Cotton Trade Strong, as Weather and China Take Control of New Crop
Cotton closed the week higher, as the May and December contracts were up some 100 points. The July was marginally better, but essentially unchanged from the prior week. Nevertheless, most of the active contracts traded through triple digit days all week.
The old crop May contract moved to first notice day with little fanfare, as mills became active with their May price fixations. Yet, there remains more than a bucket-load of fixations to fix on the July contract. This will continue as bullish fundamentals support the July contract.
July will likely see another run that will challenge the 95-cent mark, but it does appear to be tiring. Prices have done their job in rationing cotton supplies, but most sellers have some cotton to offer. In fact, offers are more frequent than bids as evidenced by the widening cash basis, and this weakness is very noticeable at all global origins.
As the July contract works through the July 31 end of the 2013-14 marketing season, look for the trading range to expand to the ten-cent range between 85 and 95 cents.
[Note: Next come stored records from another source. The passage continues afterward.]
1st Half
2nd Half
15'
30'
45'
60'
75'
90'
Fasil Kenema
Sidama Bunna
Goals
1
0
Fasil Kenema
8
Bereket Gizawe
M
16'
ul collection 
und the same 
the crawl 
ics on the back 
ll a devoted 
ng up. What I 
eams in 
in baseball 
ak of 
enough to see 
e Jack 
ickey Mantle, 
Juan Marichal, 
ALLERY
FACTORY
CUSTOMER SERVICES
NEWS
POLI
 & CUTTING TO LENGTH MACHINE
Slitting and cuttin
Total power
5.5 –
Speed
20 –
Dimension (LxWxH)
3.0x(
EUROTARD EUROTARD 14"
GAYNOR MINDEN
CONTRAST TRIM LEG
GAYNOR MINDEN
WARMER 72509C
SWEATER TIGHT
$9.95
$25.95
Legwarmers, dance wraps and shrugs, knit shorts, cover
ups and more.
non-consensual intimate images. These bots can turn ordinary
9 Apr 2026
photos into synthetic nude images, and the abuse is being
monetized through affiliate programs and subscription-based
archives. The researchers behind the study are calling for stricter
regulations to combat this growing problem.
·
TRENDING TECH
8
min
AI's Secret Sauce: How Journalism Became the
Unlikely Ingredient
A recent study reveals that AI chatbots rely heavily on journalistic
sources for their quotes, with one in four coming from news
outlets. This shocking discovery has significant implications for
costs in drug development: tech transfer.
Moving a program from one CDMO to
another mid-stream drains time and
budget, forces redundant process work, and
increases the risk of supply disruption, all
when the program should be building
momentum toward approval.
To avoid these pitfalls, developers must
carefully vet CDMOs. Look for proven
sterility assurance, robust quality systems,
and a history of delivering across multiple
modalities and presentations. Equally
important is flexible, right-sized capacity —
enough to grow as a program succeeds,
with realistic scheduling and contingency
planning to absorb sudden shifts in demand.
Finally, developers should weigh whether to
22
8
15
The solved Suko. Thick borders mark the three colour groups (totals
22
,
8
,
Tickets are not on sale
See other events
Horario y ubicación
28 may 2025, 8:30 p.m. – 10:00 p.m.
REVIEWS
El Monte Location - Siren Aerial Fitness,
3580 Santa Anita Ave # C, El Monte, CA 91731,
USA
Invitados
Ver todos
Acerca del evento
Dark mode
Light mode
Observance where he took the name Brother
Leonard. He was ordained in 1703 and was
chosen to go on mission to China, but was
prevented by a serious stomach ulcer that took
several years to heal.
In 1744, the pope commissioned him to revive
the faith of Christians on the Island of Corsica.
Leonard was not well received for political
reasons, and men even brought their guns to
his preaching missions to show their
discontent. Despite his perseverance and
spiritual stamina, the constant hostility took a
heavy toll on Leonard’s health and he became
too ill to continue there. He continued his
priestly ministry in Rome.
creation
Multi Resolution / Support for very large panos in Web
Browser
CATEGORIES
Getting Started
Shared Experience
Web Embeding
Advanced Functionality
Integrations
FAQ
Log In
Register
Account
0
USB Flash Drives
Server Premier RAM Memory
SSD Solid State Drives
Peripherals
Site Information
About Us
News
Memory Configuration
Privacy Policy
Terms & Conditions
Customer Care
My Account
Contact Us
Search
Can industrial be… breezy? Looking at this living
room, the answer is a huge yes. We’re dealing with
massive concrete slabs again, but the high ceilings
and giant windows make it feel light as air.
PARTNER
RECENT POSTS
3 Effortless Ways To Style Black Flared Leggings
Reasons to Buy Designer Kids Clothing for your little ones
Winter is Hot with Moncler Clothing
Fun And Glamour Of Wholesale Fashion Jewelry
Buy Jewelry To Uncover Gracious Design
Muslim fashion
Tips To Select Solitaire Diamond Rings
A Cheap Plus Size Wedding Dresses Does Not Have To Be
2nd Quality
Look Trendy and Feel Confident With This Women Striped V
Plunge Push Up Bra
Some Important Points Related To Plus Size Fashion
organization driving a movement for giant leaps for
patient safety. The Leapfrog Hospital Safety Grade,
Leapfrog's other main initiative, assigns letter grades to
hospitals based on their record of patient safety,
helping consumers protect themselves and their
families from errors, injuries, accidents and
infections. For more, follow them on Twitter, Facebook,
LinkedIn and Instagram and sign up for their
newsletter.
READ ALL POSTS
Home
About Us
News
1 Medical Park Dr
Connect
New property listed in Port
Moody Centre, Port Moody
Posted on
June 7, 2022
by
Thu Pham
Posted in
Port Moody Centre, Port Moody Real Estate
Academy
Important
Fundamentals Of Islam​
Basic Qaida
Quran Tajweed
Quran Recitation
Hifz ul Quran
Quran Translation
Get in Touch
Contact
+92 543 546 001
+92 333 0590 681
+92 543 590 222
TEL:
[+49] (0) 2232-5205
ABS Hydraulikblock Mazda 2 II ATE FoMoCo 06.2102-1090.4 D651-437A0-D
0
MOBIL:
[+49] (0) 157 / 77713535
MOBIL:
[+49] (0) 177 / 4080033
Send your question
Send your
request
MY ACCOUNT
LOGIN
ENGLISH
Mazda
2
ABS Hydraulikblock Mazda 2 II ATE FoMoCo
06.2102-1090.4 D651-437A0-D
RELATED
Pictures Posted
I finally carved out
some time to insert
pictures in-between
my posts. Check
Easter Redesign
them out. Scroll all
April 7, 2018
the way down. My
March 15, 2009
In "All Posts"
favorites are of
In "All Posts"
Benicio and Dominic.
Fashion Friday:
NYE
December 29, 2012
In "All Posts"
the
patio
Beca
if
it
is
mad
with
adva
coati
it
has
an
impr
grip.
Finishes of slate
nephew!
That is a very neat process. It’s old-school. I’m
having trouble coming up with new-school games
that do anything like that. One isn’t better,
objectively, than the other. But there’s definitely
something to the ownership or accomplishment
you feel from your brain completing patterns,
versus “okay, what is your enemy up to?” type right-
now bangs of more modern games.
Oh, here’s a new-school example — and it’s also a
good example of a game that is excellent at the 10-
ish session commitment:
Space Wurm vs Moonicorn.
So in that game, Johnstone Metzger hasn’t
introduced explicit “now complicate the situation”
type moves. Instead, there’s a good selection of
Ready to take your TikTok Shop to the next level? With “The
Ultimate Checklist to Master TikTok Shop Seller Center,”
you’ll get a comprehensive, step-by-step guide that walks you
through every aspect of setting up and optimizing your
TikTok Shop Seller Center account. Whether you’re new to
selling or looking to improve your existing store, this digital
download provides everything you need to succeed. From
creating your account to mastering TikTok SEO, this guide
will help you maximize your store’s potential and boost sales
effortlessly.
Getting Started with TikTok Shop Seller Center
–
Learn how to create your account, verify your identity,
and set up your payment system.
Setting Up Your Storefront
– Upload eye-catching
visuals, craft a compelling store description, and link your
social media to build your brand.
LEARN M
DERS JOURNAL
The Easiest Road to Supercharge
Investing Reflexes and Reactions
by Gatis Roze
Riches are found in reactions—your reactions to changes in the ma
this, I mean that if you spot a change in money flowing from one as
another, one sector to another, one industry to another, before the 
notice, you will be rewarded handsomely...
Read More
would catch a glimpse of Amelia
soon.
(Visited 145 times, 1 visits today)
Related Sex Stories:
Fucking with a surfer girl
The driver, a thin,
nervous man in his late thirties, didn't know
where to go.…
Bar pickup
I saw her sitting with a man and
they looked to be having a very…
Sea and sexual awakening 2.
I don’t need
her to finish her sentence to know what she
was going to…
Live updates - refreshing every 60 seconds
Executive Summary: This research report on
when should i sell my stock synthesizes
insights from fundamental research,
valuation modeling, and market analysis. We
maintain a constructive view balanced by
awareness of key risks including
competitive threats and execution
The December contract finally cleared the 82-cent barrier and now has its sights set on 85 cents. There will have to be a few teeth pulled before that is done, but the technical objective is there.
Mother Nature has control of the new crop – from freezing rain and snow in China, to early forecasts of a weak monsoon over the Subcontinent and Southern Asia, and to the well-documented drought in the Southwestern and Western U.S. These forces – and others – are filling the bull’s cup at present.
The water shortage in the Western U.S. has taken three- and four-bale per acre cotton out of production. Thus, the market is beginning to kill the crop before it is even planted. It is not unusual for the market to kill a crop two or three times before it is up and established. However, the 2014 crop is dying its first death in the current market.
News headlines include the already-approved recycling of sewage waste for human water consumption (Wichita Falls) and the fact that the first 90 days of 2014 were the third driest in some 60-70 years for West Texas (recall the Texas long-term drought cycle has been referenced for a number of weeks.)
The Texas drought is more newsworthy this year because there had been an adequate supply of high quality cotton to satisfy world demand in the three prior years. Such is not the case this year. While many focus on the massive supply of stocks held in China, the market is discovering that the bulk of the Reserve’s cotton fails to meet the quality standard required by major spinners, particularly the standard required for high count yarns. Even the staple length of the 2013 Xinjiang crop has proven to be short, and, thus, undesirable.
Paraphrasing Samuel Taylor Coleridge (and with apologies to his worthy legacy), “Cotton, cotton everywhere, and not a bale to spin.”
With that backdrop, the weekly export sales report indicated China purchased 105,000 RB for May-July shipment. Most were left asking why, and now we know – Chinese mills need cotton. Too, in response to the government’s move to a market economy, cotton production will decline in China. Further, Chinese mills are taking up less than one third of the cotton being offered by the Reserve. Thus, China will remain a major importer of U.S. cotton.
The summation of these and other factors will continue to work to maintain cotton prices above 80 cents for the foreseeable future.
Open interest in both the July and December contracts has seen noticeable increases over the past two weeks. While some longs are taking profits, other longs have re-entered the market. This potentially bodes well in helping control the volatility in the market, and that is expected to continue for the remaining life of the July contract. Yet, July could still see a ten-cent swing in the coming month.
No need to get bearish now. Chinese actions and Mother Nature seem to feel the mid-80s is good for cotton prices. The question is – can Mother Nature tweak it higher?